◆ Instructions for the task
Give back the full listing that follows exactly as it reads.

◆ Task inputs
#####
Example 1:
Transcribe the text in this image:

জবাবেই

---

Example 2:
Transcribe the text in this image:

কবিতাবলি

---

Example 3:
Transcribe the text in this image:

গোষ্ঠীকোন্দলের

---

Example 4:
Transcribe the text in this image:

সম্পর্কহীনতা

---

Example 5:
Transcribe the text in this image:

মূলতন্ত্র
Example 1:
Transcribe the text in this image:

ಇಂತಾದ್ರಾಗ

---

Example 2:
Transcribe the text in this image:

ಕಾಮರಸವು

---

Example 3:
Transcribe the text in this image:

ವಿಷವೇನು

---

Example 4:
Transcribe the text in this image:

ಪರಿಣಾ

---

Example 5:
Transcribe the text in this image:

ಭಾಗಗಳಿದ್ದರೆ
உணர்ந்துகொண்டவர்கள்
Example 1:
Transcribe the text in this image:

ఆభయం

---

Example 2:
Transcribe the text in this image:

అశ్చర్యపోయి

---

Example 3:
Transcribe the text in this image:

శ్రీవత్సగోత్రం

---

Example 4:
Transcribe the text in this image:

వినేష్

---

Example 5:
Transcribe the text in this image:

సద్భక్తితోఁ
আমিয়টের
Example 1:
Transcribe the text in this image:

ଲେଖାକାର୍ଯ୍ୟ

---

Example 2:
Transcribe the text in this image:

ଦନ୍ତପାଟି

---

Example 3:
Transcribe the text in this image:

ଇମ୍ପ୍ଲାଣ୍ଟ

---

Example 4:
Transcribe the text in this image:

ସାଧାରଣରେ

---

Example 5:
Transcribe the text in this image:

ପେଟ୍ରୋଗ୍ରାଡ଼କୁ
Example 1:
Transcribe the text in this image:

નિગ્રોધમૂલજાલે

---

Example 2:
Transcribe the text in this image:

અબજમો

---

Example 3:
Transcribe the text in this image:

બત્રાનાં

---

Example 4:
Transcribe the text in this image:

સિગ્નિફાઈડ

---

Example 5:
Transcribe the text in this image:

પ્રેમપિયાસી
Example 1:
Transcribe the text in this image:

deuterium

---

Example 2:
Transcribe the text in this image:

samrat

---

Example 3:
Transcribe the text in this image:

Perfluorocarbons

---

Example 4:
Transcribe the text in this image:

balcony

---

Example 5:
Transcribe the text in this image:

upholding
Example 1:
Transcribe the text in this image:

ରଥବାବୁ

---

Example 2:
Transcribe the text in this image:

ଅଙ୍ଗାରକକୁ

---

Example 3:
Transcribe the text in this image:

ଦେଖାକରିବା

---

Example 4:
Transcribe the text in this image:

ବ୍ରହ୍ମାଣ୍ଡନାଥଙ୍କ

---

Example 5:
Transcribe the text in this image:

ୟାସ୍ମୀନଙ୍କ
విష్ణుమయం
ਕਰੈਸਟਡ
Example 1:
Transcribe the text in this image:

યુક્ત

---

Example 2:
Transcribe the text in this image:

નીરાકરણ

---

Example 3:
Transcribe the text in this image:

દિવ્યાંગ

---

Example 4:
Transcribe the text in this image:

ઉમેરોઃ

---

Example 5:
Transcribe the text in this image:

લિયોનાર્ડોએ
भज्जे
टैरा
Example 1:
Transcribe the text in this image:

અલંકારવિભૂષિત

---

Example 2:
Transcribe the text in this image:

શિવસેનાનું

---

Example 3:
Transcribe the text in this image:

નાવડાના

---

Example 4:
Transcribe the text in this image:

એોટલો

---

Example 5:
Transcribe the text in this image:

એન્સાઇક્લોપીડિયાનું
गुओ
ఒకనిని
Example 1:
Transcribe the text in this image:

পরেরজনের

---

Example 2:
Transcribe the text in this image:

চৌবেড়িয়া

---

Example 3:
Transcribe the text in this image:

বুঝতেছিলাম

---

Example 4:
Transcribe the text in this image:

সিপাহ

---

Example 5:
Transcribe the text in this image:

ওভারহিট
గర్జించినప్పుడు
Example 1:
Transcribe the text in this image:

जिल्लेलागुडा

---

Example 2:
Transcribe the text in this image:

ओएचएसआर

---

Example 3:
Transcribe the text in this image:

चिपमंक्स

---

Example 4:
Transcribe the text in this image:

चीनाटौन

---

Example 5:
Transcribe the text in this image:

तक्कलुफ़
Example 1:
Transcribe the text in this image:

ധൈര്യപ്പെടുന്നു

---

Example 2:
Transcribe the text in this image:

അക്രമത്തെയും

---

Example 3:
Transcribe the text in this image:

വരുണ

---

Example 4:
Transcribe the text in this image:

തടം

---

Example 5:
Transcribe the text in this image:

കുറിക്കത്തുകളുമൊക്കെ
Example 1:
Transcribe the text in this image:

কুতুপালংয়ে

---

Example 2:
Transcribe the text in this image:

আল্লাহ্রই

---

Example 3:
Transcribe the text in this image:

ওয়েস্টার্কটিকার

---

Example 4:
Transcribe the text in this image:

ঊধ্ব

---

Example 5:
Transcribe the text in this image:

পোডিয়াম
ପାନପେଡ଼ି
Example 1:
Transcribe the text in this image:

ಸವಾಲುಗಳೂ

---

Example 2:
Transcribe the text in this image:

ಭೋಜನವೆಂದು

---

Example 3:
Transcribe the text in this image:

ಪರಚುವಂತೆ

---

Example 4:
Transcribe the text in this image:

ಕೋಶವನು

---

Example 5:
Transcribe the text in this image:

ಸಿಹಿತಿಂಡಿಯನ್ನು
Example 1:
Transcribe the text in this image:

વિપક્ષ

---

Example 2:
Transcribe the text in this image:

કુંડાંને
#####
◆ Task answer
Example 1:
Transcribe the text in this image:

জবাবেই

---

Example 2:
Transcribe the text in this image:

কবিতাবলি

---

Example 3:
Transcribe the text in this image:

গোষ্ঠীকোন্দলের

---

Example 4:
Transcribe the text in this image:

সম্পর্কহীনতা

---

Example 5:
Transcribe the text in this image:

মূলতন্ত্র
Example 1:
Transcribe the text in this image:

ಇಂತಾದ್ರಾಗ

---

Example 2:
Transcribe the text in this image:

ಕಾಮರಸವು

---

Example 3:
Transcribe the text in this image:

ವಿಷವೇನು

---

Example 4:
Transcribe the text in this image:

ಪರಿಣಾ

---

Example 5:
Transcribe the text in this image:

ಭಾಗಗಳಿದ್ದರೆ
உணர்ந்துகொண்டவர்கள்
Example 1:
Transcribe the text in this image:

ఆభయం

---

Example 2:
Transcribe the text in this image:

అశ్చర్యపోయి

---

Example 3:
Transcribe the text in this image:

శ్రీవత్సగోత్రం

---

Example 4:
Transcribe the text in this image:

వినేష్

---

Example 5:
Transcribe the text in this image:

సద్భక్తితోఁ
আমিয়টের
Example 1:
Transcribe the text in this image:

ଲେଖାକାର୍ଯ୍ୟ

---

Example 2:
Transcribe the text in this image:

ଦନ୍ତପାଟି

---

Example 3:
Transcribe the text in this image:

ଇମ୍ପ୍ଲାଣ୍ଟ

---

Example 4:
Transcribe the text in this image:

ସାଧାରଣରେ

---

Example 5:
Transcribe the text in this image:

ପେଟ୍ରୋଗ୍ରାଡ଼କୁ
Example 1:
Transcribe the text in this image:

નિગ્રોધમૂલજાલે

---

Example 2:
Transcribe the text in this image:

અબજમો

---

Example 3:
Transcribe the text in this image:

બત્રાનાં

---

Example 4:
Transcribe the text in this image:

સિગ્નિફાઈડ

---

Example 5:
Transcribe the text in this image:

પ્રેમપિયાસી
Example 1:
Transcribe the text in this image:

deuterium

---

Example 2:
Transcribe the text in this image:

samrat

---

Example 3:
Transcribe the text in this image:

Perfluorocarbons

---

Example 4:
Transcribe the text in this image:

balcony

---

Example 5:
Transcribe the text in this image:

upholding
Example 1:
Transcribe the text in this image:

ରଥବାବୁ

---

Example 2:
Transcribe the text in this image:

ଅଙ୍ଗାରକକୁ

---

Example 3:
Transcribe the text in this image:

ଦେଖାକରିବା

---

Example 4:
Transcribe the text in this image:

ବ୍ରହ୍ମାଣ୍ଡନାଥଙ୍କ

---

Example 5:
Transcribe the text in this image:

ୟାସ୍ମୀନଙ୍କ
విష్ణుమయం
ਕਰੈਸਟਡ
Example 1:
Transcribe the text in this image:

યુક્ત

---

Example 2:
Transcribe the text in this image:

નીરાકરણ

---

Example 3:
Transcribe the text in this image:

દિવ્યાંગ

---

Example 4:
Transcribe the text in this image:

ઉમેરોઃ

---

Example 5:
Transcribe the text in this image:

લિયોનાર્ડોએ
भज्जे
टैरा
Example 1:
Transcribe the text in this image:

અલંકારવિભૂષિત

---

Example 2:
Transcribe the text in this image:

શિવસેનાનું

---

Example 3:
Transcribe the text in this image:

નાવડાના

---

Example 4:
Transcribe the text in this image:

એોટલો

---

Example 5:
Transcribe the text in this image:

એન્સાઇક્લોપીડિયાનું
गुओ
ఒకనిని
Example 1:
Transcribe the text in this image:

পরেরজনের

---

Example 2:
Transcribe the text in this image:

চৌবেড়িয়া

---

Example 3:
Transcribe the text in this image:

বুঝতেছিলাম

---

Example 4:
Transcribe the text in this image:

সিপাহ

---

Example 5:
Transcribe the text in this image:

ওভারহিট
గర్జించినప్పుడు
Example 1:
Transcribe the text in this image:

जिल्लेलागुडा

---

Example 2:
Transcribe the text in this image:

ओएचएसआर

---

Example 3:
Transcribe the text in this image:

चिपमंक्स

---

Example 4:
Transcribe the text in this image:

चीनाटौन

---

Example 5:
Transcribe the text in this image:

तक्कलुफ़
Example 1:
Transcribe the text in this image:

ധൈര്യപ്പെടുന്നു

---

Example 2:
Transcribe the text in this image:

അക്രമത്തെയും

---

Example 3:
Transcribe the text in this image:

വരുണ

---

Example 4:
Transcribe the text in this image:

തടം

---

Example 5:
Transcribe the text in this image:

കുറിക്കത്തുകളുമൊക്കെ
Example 1:
Transcribe the text in this image:

কুতুপালংয়ে

---

Example 2:
Transcribe the text in this image:

আল্লাহ্রই

---

Example 3:
Transcribe the text in this image:

ওয়েস্টার্কটিকার

---

Example 4:
Transcribe the text in this image:

ঊধ্ব

---

Example 5:
Transcribe the text in this image:

পোডিয়াম
ପାନପେଡ଼ି
Example 1:
Transcribe the text in this image:

ಸವಾಲುಗಳೂ

---

Example 2:
Transcribe the text in this image:

ಭೋಜನವೆಂದು

---

Example 3:
Transcribe the text in this image:

ಪರಚುವಂತೆ

---

Example 4:
Transcribe the text in this image:

ಕೋಶವನು

---

Example 5:
Transcribe the text in this image:

ಸಿಹಿತಿಂಡಿಯನ್ನು
Example 1:
Transcribe the text in this image:

વિપક્ષ

---

Example 2:
Transcribe the text in this image:

કુંડાંને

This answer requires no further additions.